CHICAGO (Reuters) - Chicago is starting an advertising campaign to reassure immigrants that they are welcome in the third-largest U.S. city, in a show of defiance to a crackdown by President Donald Trump on people who have entered the country illegally.
Mayor Rahm Emanuel said on Monday he was not worried about the “One Chicago” campaign upsetting the Trump administration.
Starting this week, signs will appear at more than 200 locations including digital billboards, trains and newspaper racks with photos of Chicago immigrants highlighting the diversity of their backgrounds. Radio and TV spots will start this week with similar stories.
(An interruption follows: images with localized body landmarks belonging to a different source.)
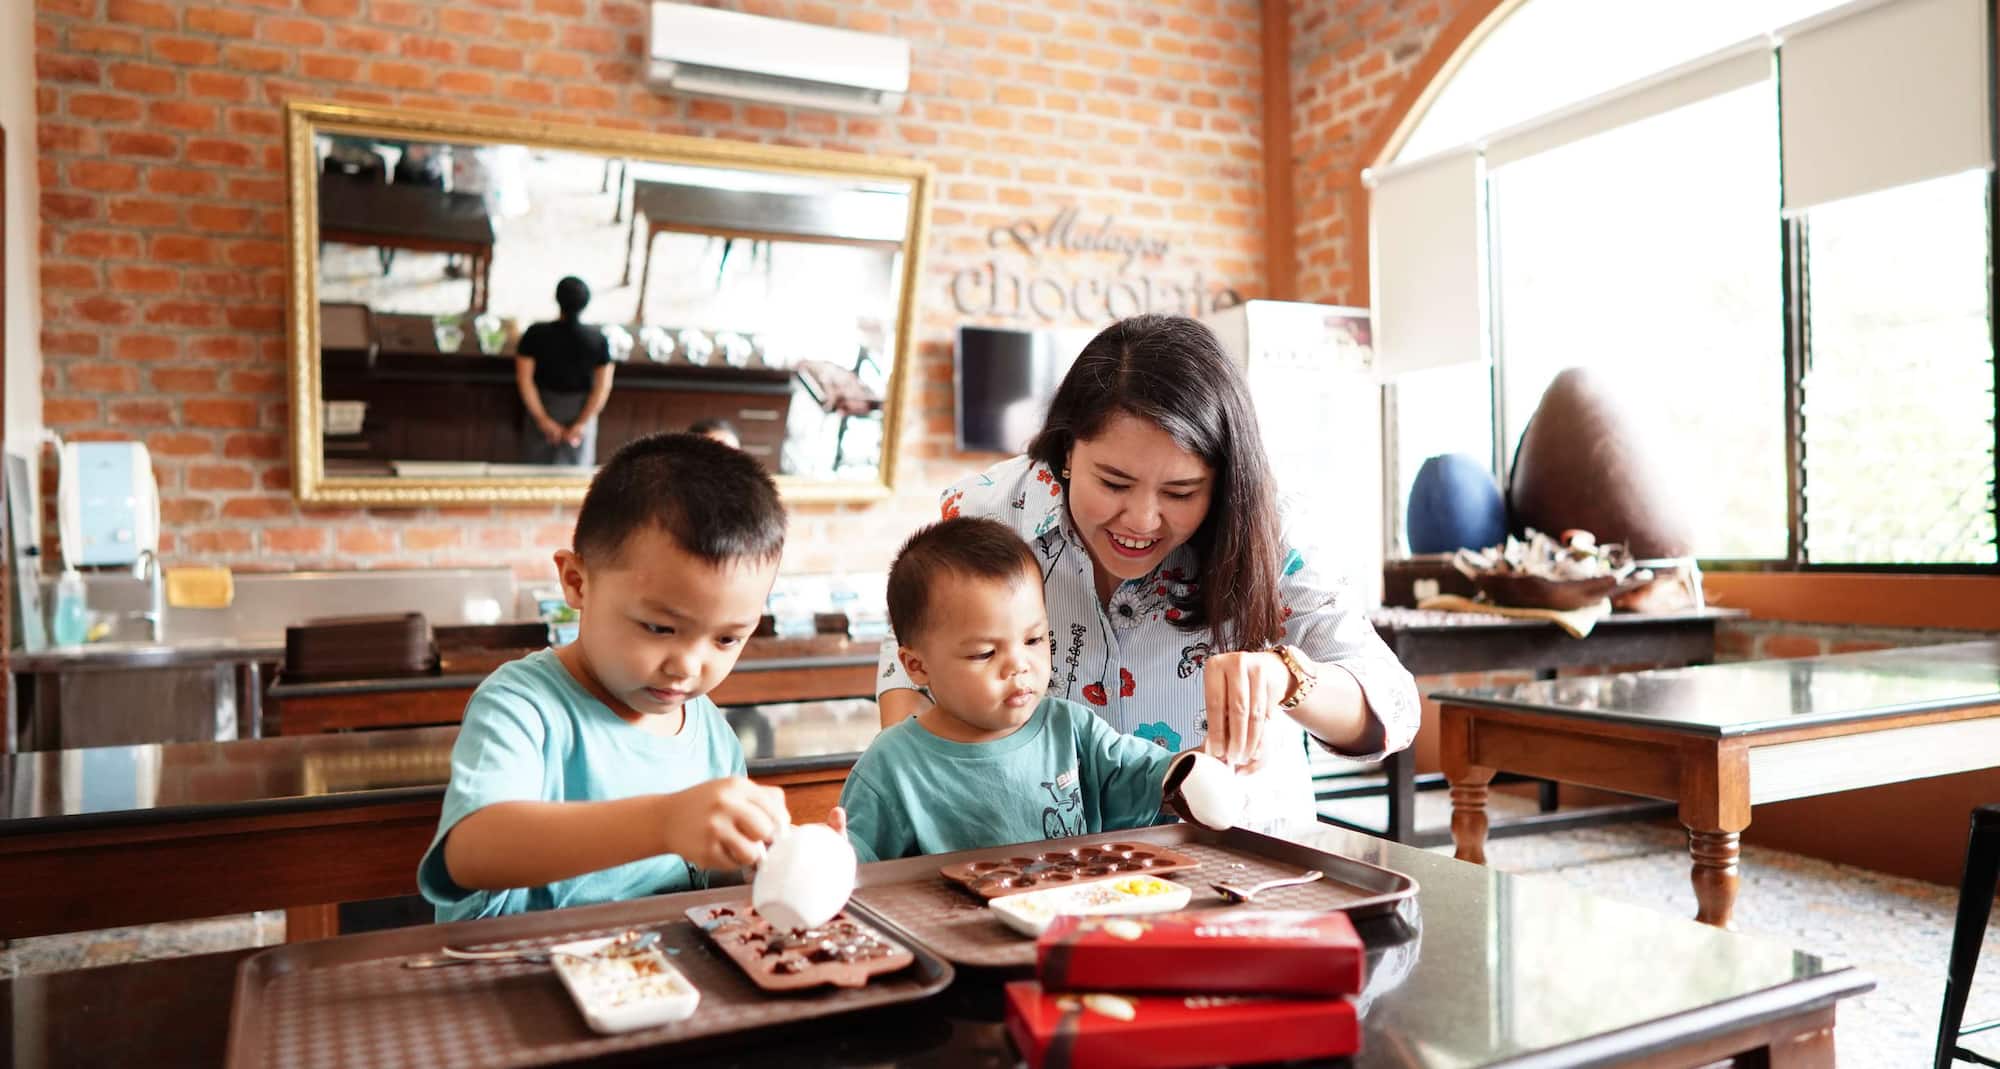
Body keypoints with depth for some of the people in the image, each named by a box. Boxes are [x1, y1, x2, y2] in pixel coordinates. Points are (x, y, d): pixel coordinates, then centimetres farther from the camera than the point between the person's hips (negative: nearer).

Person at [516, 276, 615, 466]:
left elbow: (524, 379, -16)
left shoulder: (536, 334, -15)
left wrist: (543, 419, -13)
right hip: (582, 412, 0)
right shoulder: (598, 340, -15)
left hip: (544, 406, 0)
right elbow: (603, 387, -16)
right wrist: (581, 424, -13)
A new website, onechi.org, features links for free legal aid and “know your rights” training.The campaign’s slogan is “Three million residents, three million stories, one Chicago.”
The mayor’s office said the campaign was costing taxpayers nothing. The advertising was designed on a pro-bono basis by the ad agency Ogilvy Chicago and uses city-owned public-service advertising space.
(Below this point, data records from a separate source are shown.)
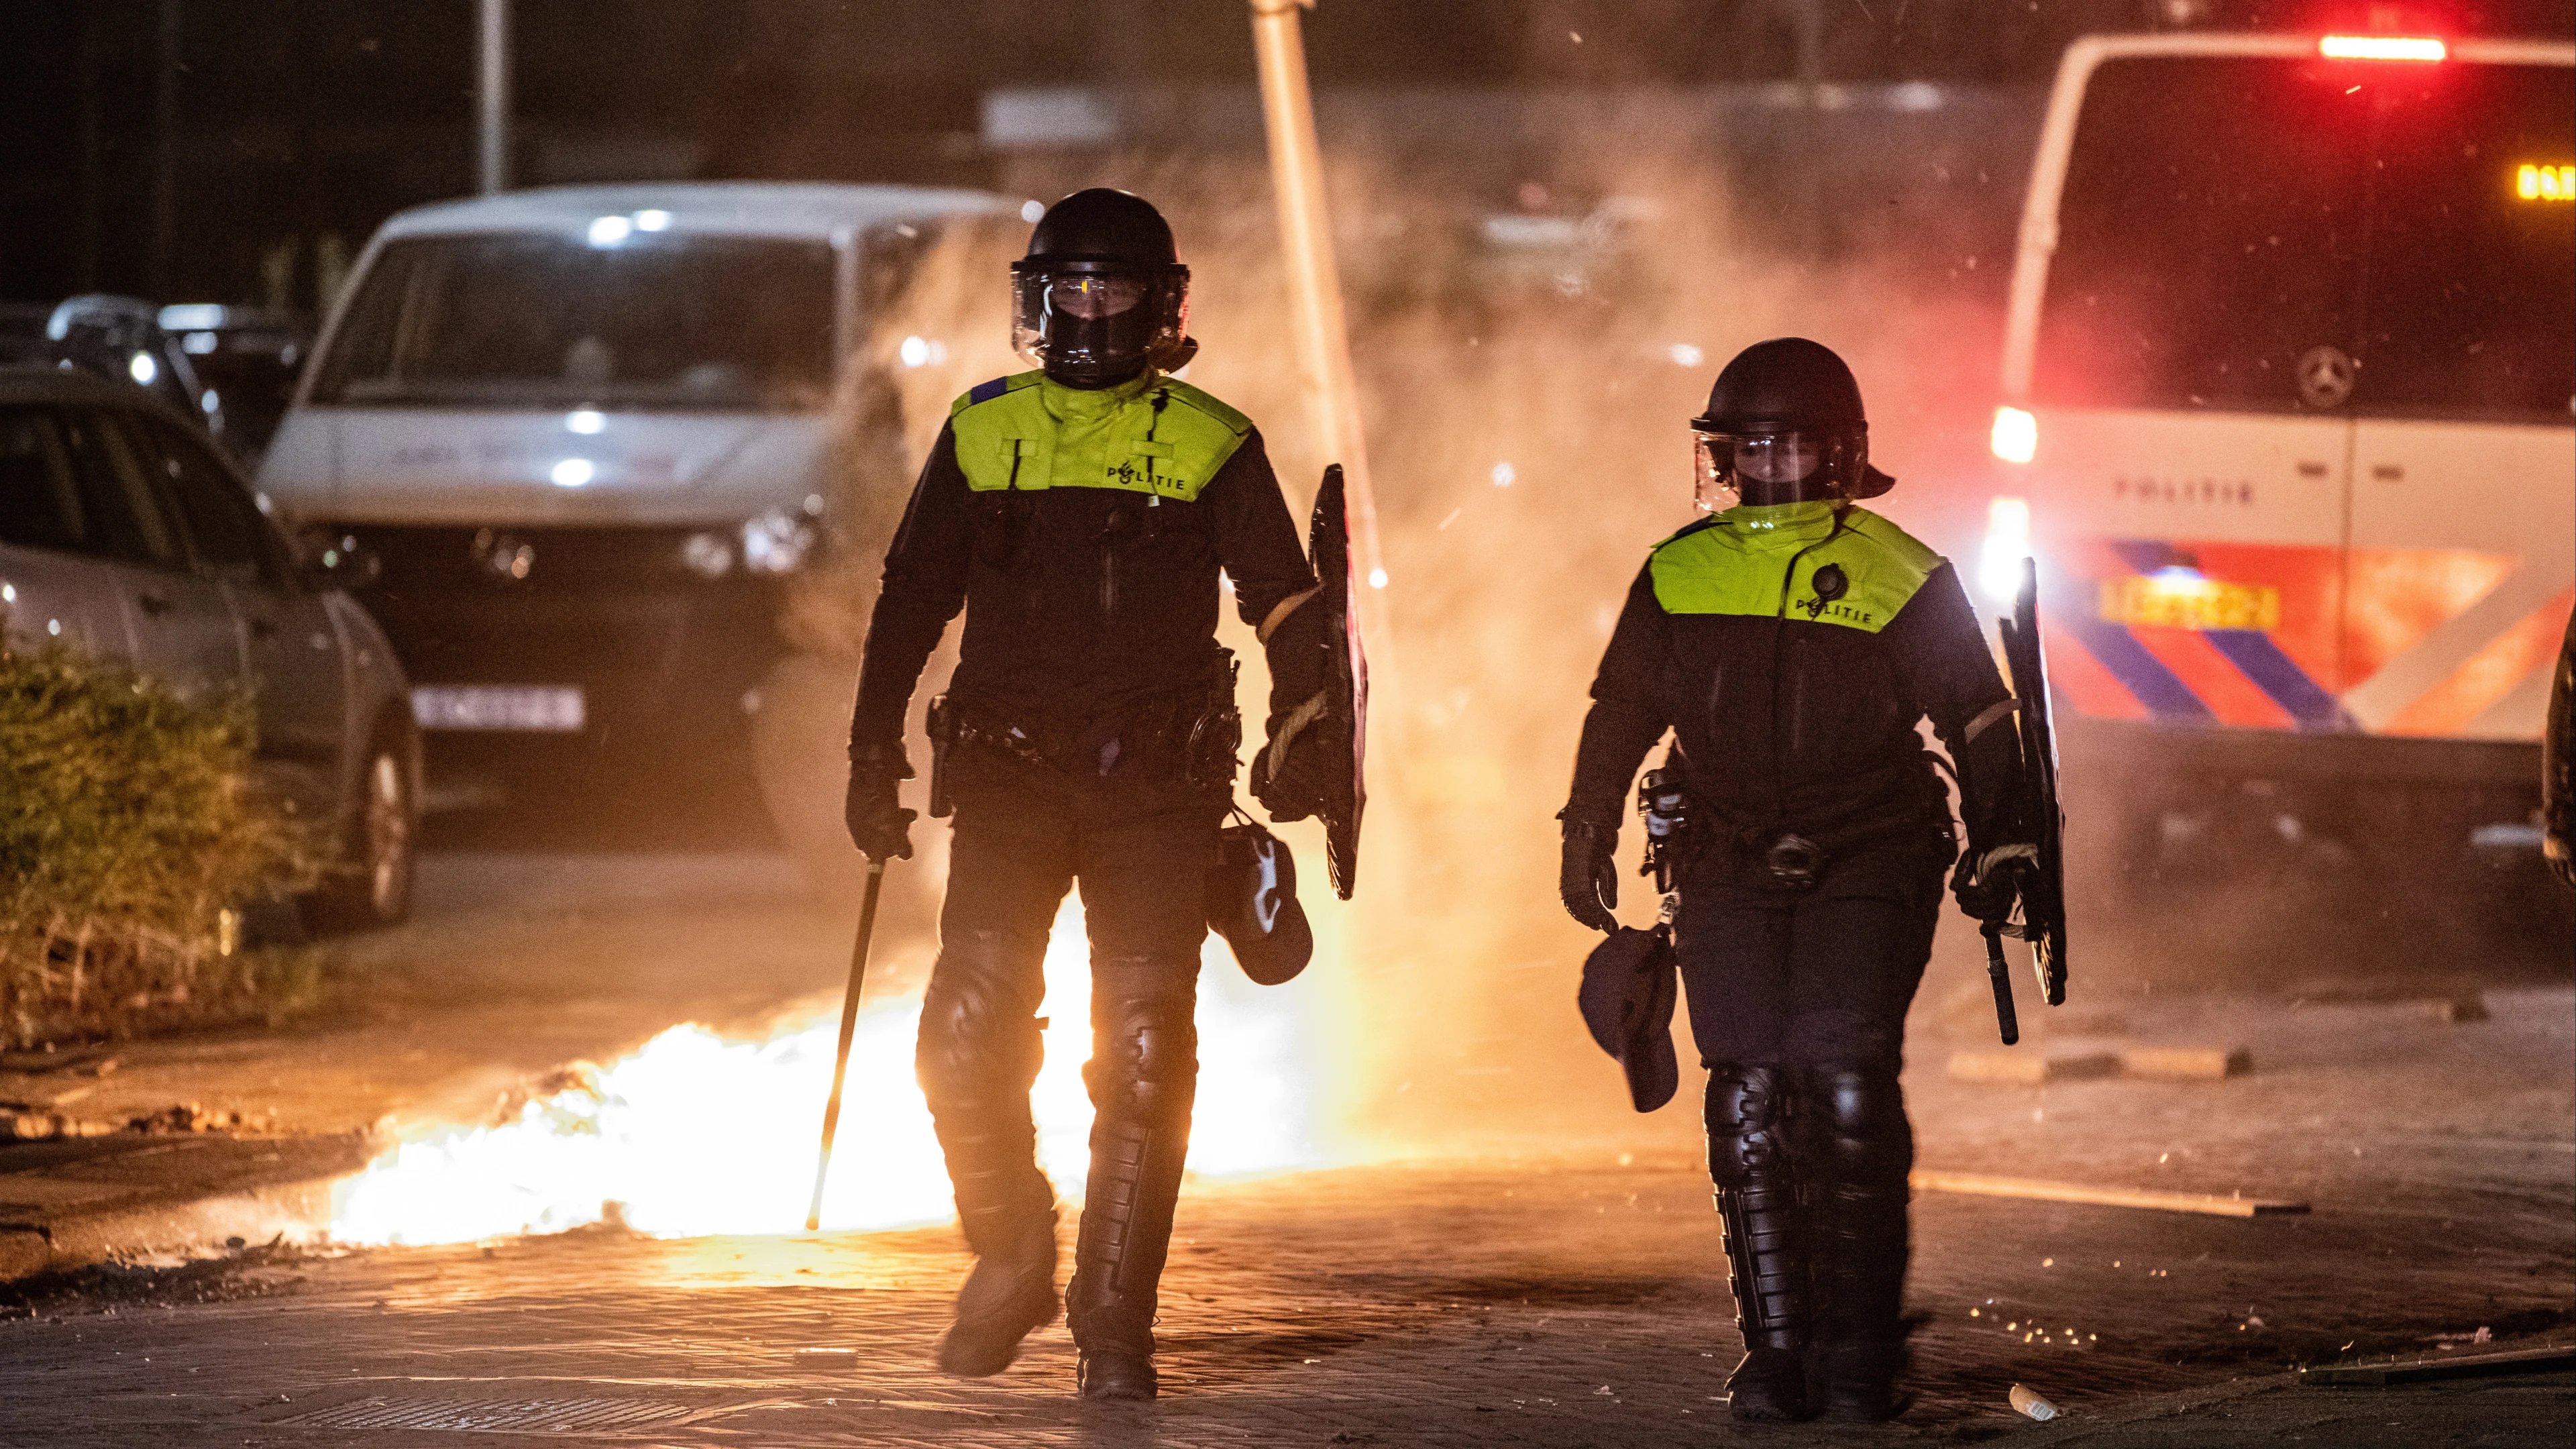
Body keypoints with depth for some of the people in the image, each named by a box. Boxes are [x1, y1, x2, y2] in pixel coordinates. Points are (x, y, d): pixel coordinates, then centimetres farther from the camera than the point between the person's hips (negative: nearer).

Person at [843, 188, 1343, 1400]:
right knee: (967, 1037, -10)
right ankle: (1010, 1258, 15)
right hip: (1007, 776, 1)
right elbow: (909, 603, 15)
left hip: (1155, 790, -1)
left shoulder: (1208, 445, 5)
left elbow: (1287, 604, 2)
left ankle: (1113, 1321, 2)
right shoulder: (983, 434, 10)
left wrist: (1303, 733, -13)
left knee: (1143, 1059, -5)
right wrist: (873, 758, 11)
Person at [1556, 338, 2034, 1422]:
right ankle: (1773, 1350, 4)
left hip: (1866, 874, -3)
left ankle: (1857, 1355, -5)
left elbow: (1978, 721, 5)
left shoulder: (1899, 579, -3)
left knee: (1847, 1087, -13)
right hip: (1732, 874, 3)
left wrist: (1997, 848, 5)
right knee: (1749, 1106, -3)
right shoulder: (1680, 578, 6)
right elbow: (1618, 717, 17)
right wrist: (1587, 840, 19)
“I’m not worried because we’re not only on firm legal ground but firm moral ground,” Emanuel said. “We’re all immigrants and we’re not going to let them divide us and say that person is not allowed here.”
Trump already has threatened to withhold federal funds from cities such as Chicago that offer sanctuary to illegal immigrants who commit no serious crimes. The Justice Department in April singled out Chicago and New York, saying they were “crumbling under the weight of illegal immigration and violent crime,” even though experts say illegal immigration had little to do with Chicago’s spike in murders.
Last month, a U.S. judge blocked a portion of Trump’s executive order that sought to withhold most federal funds from so-called sanctuary cities as part of the administration’s efforts to toughen immigration enforcement.
U.S. Attorney General Jeff Sessions issued a memo on Monday saying that only Department of Justice and Homeland Security grants would be at risk for cities that “willfully refuse” to comply with federal law.
Sanctuary cities generally offer safe harbor to illegal immigrants and often do not use municipal funds or resources to advance the enforcement of federal immigration laws.
Emanuel, whose grandparents came to the United States as immigrants from Moldova, said the campaign was meant to reassure those feeling frightened about deportation. Chicago officials estimates there are about 300,000 undocumented immigrants in the city.
“I see it with kids all across Chicago – they are nervous about their parents and nervous about their own safety because of the government and the rhetoric,” he said.